* [TRAVAIL À FAIRE]
1. Pour chacune des affirmations suivantes, indiquez par oui ou par non si elle concorde avec l’extrait sur Blood Feast, et citez exactement les mots du texte qui tranchent. (a) Blood Feast est sorti en 1963. (b) Avant Blood Feast, Herschell Gordon Lewis tournait déjà des films gore. (c) La jeune femme de la scène d’ouverture lit un exemplaire de Vogue dans son bain.
2. Rédigez la suite de la critique de Blood Feast, en commençant juste après sa dernière phrase.

* [EXTRAIT DU DOCUMENT]
= = = =

Madame Fremont engage un traiteur égyptien pour le mariage de sa fille Suzette, un certain Fouad Ramsès. Fouad prépare un repas sanglant fait de membres humains de plusieurs jeunes femmes qu’il prend comme victimes et qu’il découpe à la machette, perpétuant ainsi un ancien rite égyptien, afin d’honorer une Déesse. Fouad planifie d’améliorer sa recette en ajoutant Suzette au menu…

Le film

[3/5]

Dans la nécrologie qu’on lui avait consacré en 2016, notre rédacteur Johan Amselem avait évoqué le début de la carrière horrifique de Herschell Gordon Lewis en ces termes : « Lorsque Blood Feast (Orgie Sanglante en VF) sort en 1963, le succès est immédiat et le film est considéré comme révolutionnaire dans son approche de l’horreur, allant plus loin que quiconque avant lui. Tourné avec peu de moyens, il choque par un mélange inédit entre la violence gore et un côté kitsch apportant un second degré assez mal perçu à l’époque. » Voilà qui nous paraît un excellent point de départ pour aborder le premier film gore de celui que l’on considère aujourd’hui comme le père fondateur du genre. Blood Feast s’ouvre sur une scène qui marque, à sa manière, une continuité (et donc une certaine cohérence) avec les films précédents de Herschell Gordon Lewis, qui étaient des « nudie cuties », c’est à dire des films érotiques soft à tendance kitsch. On y découvre donc une jeune femme se déshabillant dans sa salle de bain, en écoutant un reportage à la radio évoquant la présence d’un dangereux tueur en série sévissant dans le voisinage. Pour une raison inexpliquée mais plutôt amusante, on la verra s’installer dans sa baignoire avec une lecture pour le moins inhabituelle : on aurait imaginé prendre son bain avec un exemplaire de Vogue ou de Harper’s Bazaar, mais il n’en est rien, la jeune femme se délasse ici en lisant un énorme ouvrage intitulé « Ancient Weird Religious Rites ».

= = = =

* [DONNÉES DISPONIBLES]
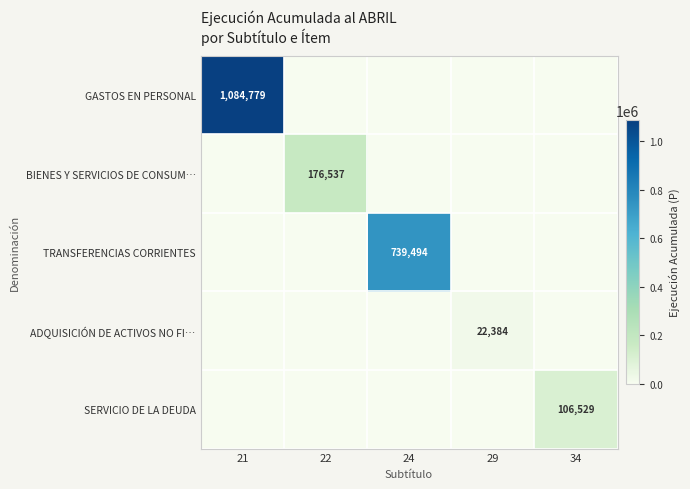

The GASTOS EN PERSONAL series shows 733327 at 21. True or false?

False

= = = =

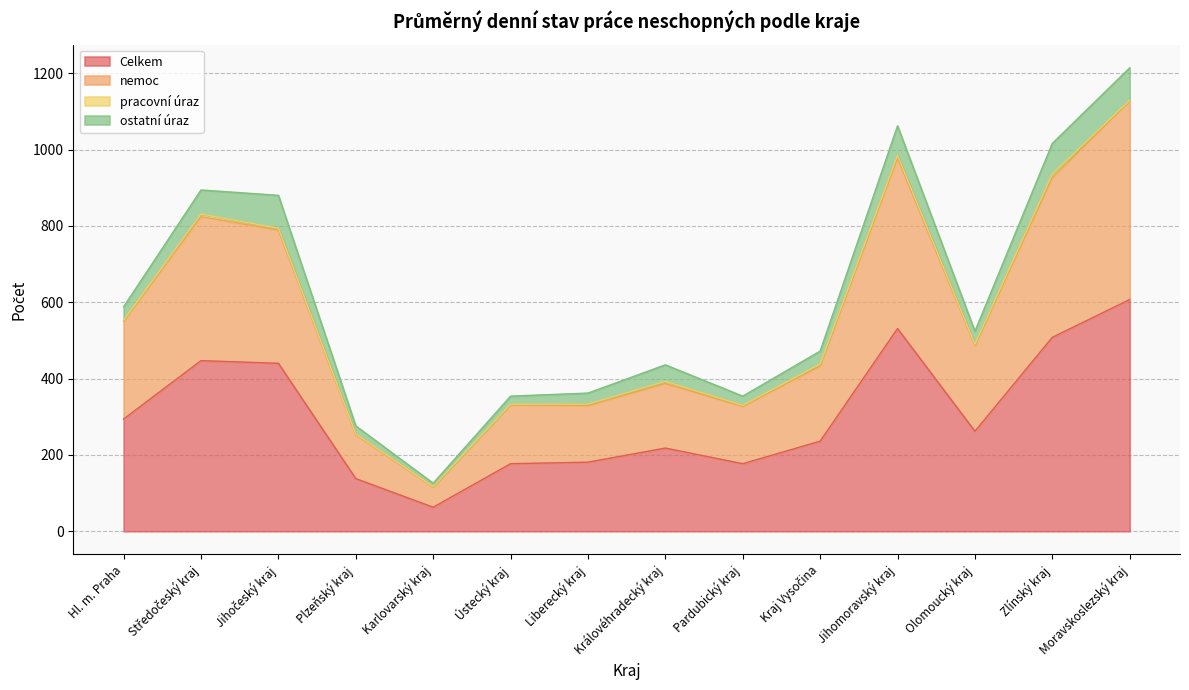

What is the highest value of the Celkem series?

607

= = = =

* [RÉPONSES RÉDIGÉES]
1.
(a) Oui : « Lorsque Blood Feast (Orgie Sanglante en VF) sort en 1963 ».
(b) Non : « les films précédents de Herschell Gordon Lewis, qui étaient des « nudie cuties », c’est à dire des films érotiques soft à tendance kitsch ».
(c) Non : « mais il n’en est rien, la jeune femme se délasse ici en lisant un énorme ouvrage intitulé « Ancient Weird Religious Rites » ».

2.
Soudain, un fou furieux franchit la porte et attaque la malheureuse femme : il lui plante un couteau dans l’œil, puis lui coupe la jambe, remplissant la baignoire de viscères rouge vif. Il s’agit d’une séquence frénétique et violente, mais qui, avec un peu plus de soixante ans de recul, ne s’avère pas si effrayante que ça, du moins pour un public moderne habitué à des effets spéciaux beaucoup plus réalistes. Cela vaudra pour toutes les autres séquences gore de Blood Feast : il s’agit d’un pur film d’exploitation, torché à la va-comme-je-te-pousse et qui, même s’il a donné naissance à un genre très prolifique, ne pourra pas sérieusement être considéré comme une franche réussite. Pour autant, son côté novateur et son humour potache lui permettent d’être une expérience immersive et globalement assez plaisante, si tant est que vous soyez capable d’adopter le recul nécessaire. D’un point de vue narratif, le film ne fait pas de mystère concernant l’identité du tueur : il s’agit d’un petit homme étrange nommé Fouad Ramsès (Mal Arnold), un épicier traiteur qui sera, quelques minutes plus tard, engagé par la mondaine Dorothy Fremont (Lyn Bolton) pour préparer le mariage de sa fille Suzette (Connie Mason, page centrale de Playboy en juin 1963). Mais ce que Mme Fremont ignore, c’est que Fouad vénère la déesse égyptienne Ishtar, et prépare en son honneur ce qu’il considère comme l’offrande ultime : un banquet préparé avec des parties du corps de ses victimes – en effet, la traduction littérale du titre Blood Feast aurait davantage dû être Festin sanglant que Orgie Sanglante, mais on comprend bien que les filous de français chargés de la distribution du film aient voulu mettre en avant l’érotisme du film, même si cet aspect se limite grosso modo à sa première séquence, par ailleurs extrêmement soft.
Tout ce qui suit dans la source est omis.